■ **TASK INSTRUCTIONS**
Find each line below that contains the word "oraz" and copy it out in full. Match case exactly.

(DATASET CONTENT Opens)

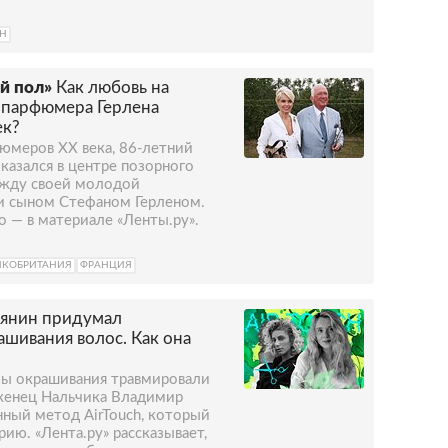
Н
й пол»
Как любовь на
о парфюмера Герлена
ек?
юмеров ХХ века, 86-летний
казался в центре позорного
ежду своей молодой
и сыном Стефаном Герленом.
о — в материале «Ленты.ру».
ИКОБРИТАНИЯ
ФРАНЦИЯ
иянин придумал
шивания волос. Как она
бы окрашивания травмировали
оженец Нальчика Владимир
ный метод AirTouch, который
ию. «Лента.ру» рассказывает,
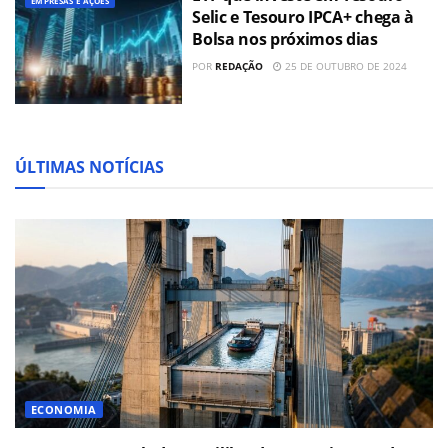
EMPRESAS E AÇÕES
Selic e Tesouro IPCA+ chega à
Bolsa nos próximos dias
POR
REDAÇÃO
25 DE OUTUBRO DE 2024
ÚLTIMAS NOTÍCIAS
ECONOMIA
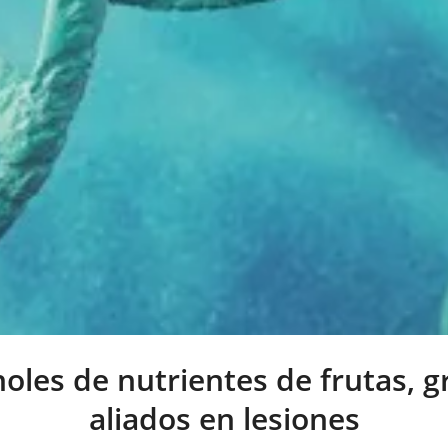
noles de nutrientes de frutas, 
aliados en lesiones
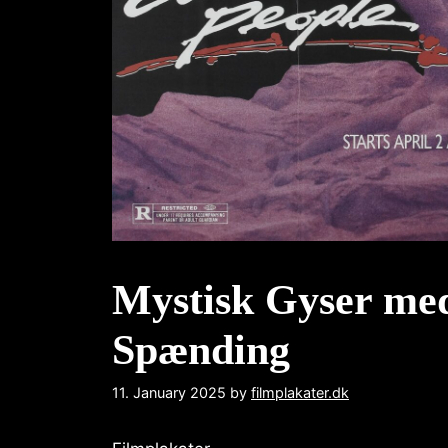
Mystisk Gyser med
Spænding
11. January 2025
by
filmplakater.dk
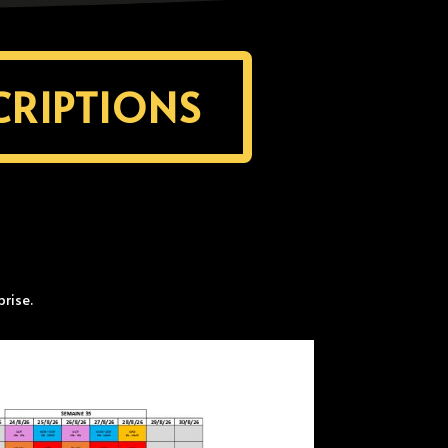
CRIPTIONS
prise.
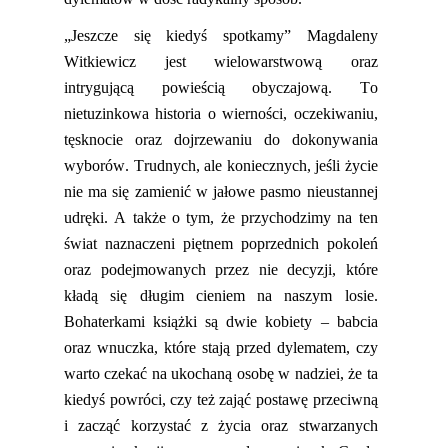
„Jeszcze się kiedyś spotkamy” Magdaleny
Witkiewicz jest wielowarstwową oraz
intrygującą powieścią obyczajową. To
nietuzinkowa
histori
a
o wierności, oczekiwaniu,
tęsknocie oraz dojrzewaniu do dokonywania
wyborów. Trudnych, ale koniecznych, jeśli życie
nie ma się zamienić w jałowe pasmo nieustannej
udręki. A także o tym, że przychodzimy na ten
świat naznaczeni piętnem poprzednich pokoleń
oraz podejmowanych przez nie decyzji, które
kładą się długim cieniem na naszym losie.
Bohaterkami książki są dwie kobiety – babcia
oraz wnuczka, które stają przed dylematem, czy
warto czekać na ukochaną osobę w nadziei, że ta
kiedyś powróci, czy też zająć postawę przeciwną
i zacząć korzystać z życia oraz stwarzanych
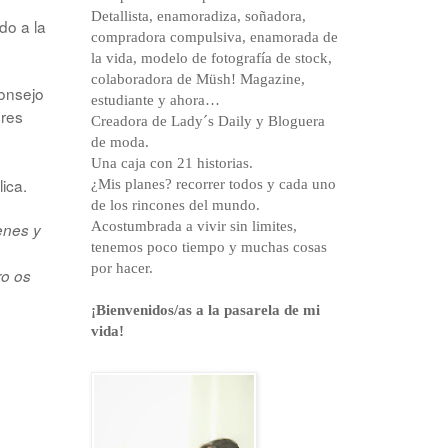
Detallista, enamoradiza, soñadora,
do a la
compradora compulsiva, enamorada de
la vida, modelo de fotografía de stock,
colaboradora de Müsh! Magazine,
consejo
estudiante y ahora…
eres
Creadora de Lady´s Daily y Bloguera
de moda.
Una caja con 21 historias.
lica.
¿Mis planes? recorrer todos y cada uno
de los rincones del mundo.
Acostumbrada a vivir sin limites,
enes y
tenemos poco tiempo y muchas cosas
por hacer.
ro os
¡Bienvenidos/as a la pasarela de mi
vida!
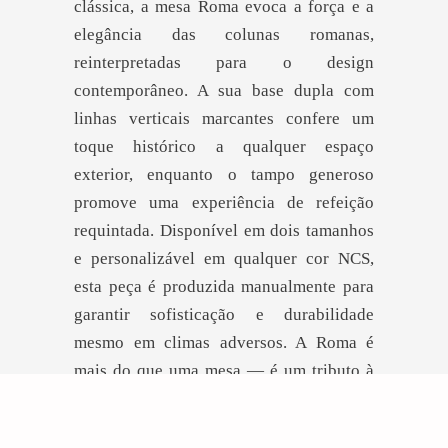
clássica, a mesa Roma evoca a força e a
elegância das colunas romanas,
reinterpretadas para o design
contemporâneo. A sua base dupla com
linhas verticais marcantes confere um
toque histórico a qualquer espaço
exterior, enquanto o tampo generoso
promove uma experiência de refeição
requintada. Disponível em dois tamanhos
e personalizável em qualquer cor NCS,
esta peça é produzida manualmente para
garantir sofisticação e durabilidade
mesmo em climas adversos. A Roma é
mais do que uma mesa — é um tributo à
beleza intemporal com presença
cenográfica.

(DATASET CONTENT Closes)

■ **ANSWER TO THE EXERCISE**
Witkiewicz jest wielowarstwową oraz
tęsknocie oraz dojrzewaniu do dokonywania
oraz podejmowanych przez nie decyzji, które
oraz wnuczka, które stają przed dylematem, czy
i zacząć korzystać z życia oraz stwarzanych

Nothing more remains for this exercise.